How do insensitive comments, jokes, stereotypes, myths, and vandalism lead to other anti-Semitic incidents and, even further, hate crimes? This interactive session will empower and equip students and other community members with the skills to effectively and constructively respond to anti-Semitic incidents and the stereotypes that are often at the root of such incidents.
Participants will reflect with graduate students Alexis Opper-Yacobucci and Olivia Kail on the intersections of college students’ faith and belief identities with their other social identities. We will explore the differences between faith, belief, religion and worldview; current religious/spiritual trends; consider why interfaith dialogue is so important; and discuss challenges that students might face regarding their worldviews. We will invite participants to engage in learning with us through sharing their own knowledge and experiences in this dynamic workshop.
Participants will learn the basics of identity and intersectionality through fun interactive activities and connecting with others through dialogue. Participants will then be able to connect their own experiences with identity to larger concepts such as privilege, stereotyping, and oppression. This workshop is perfect for those who need an introduction into intersectionality or want to deepen their understanding of social justice concepts.
Islamophobia is the discrimination and oppression of Muslims. This workshop will serve as an open forum for students and adults to ask questions freely as they learn some of the common myths and misconceptions surrounding the Islamic faith and Muslim people. This session will also help participants understand how xenophobia against any race, religion or ethnicity should not be tolerated.

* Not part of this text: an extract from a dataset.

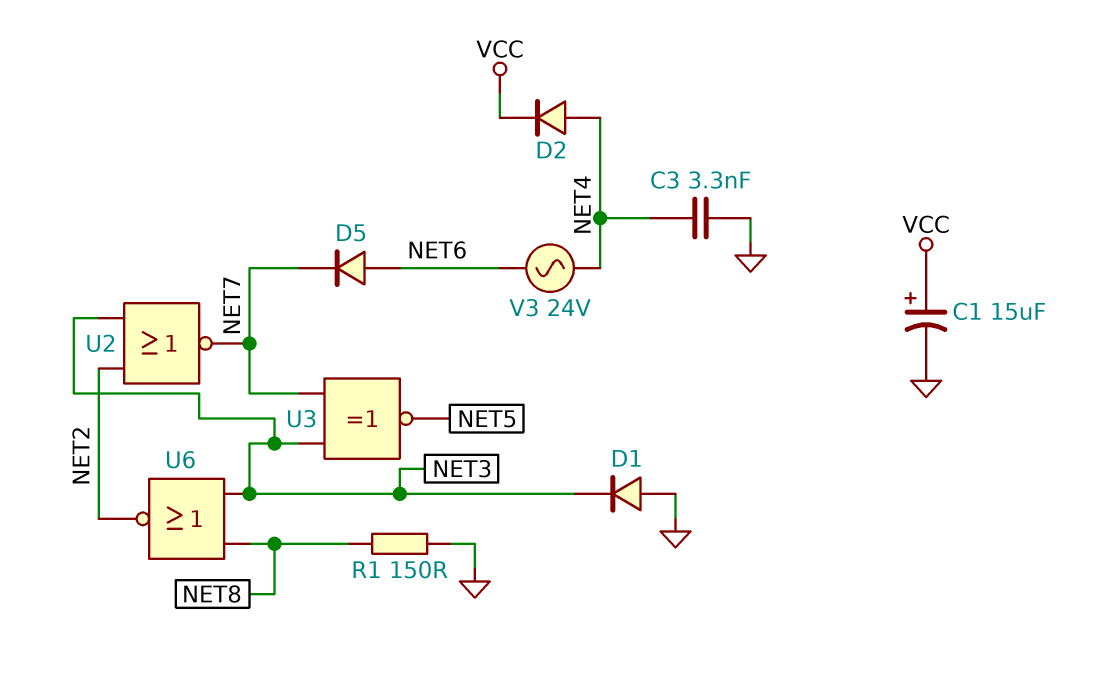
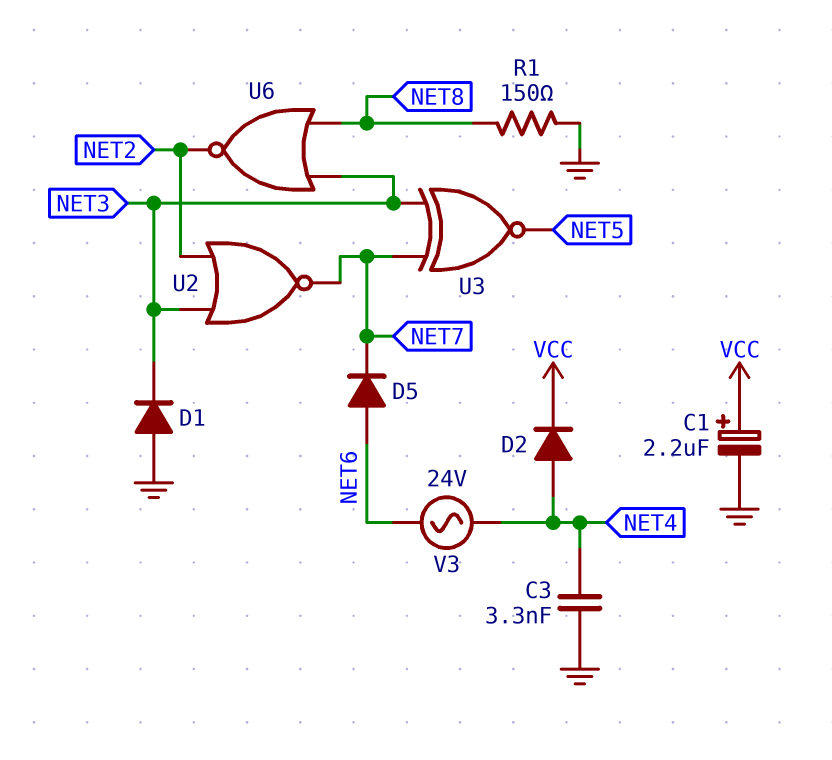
C1: 15uF (plus VCC, minus GND) -> 2.2uF (plus VCC, minus GND)

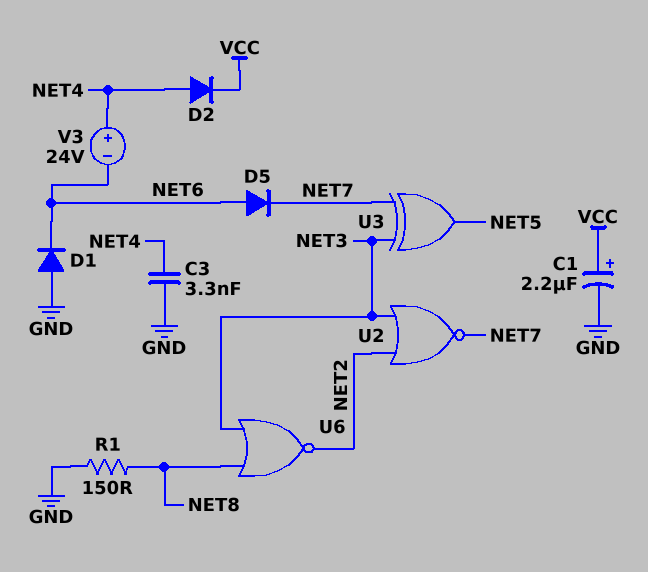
D1: diode (A GND, K NET3) -> diode (A GND, K NET6)
U3: XNOR (in NET3, in NET7, out NET5) -> XOR (in NET3, in NET7, out NET5)
V3: AC 24V (NET4, NET6) -> 24V (plus NET4, minus NET6)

We are often faced with choosing between seeming opposites, some not as clear as others. Using whole and small group activities, we will explore what the Hindu text, the Bhagavad Gita, says about moving towards equanimity and mindfulness. Hopefully, this text will give participants concrete take-aways when faced with having to make challenging decisions.
We will use the visual metaphor of an iceberg to how people are usually only aware of the most visible manifestations of racism and anti-Semitism. These acts represent only the tip of the iceberg. By exploring the more subtle and common manifestations of anti-Semitism, participants will better understand the causes and how to address them.
As LGBTQ+, people of color, and/or individuals with disabilities our stories are often crafted and told by others. During this workshop youth will learn about the untold stories of diverse people throughout history who advocated for their communities. Participants will engage in the process to explore their own experiences to create personal stories. They will be given and brainstorm ways to use these narratives for activism.
Join leaders from the Interfaith Alliance of Colorado and learn about how people from all the world’s religions can work together to create a more just and unified world. This participatory workshop will include leaders from a variety of faiths, and together, we will do more than just talk about religions working together—we’ll get to do it.
YCD and the Interfaith Alliance of Colorado presented a workshop exploring the intersection of religion, family and sexuality. We heard from author Amber Cantorna, the daughter of an executive at Focus on the Family and who came out as a lesbian at age 27, about her experience reconciling her sexuality and spirituality, and then had a dynamic group discussion through Q&A.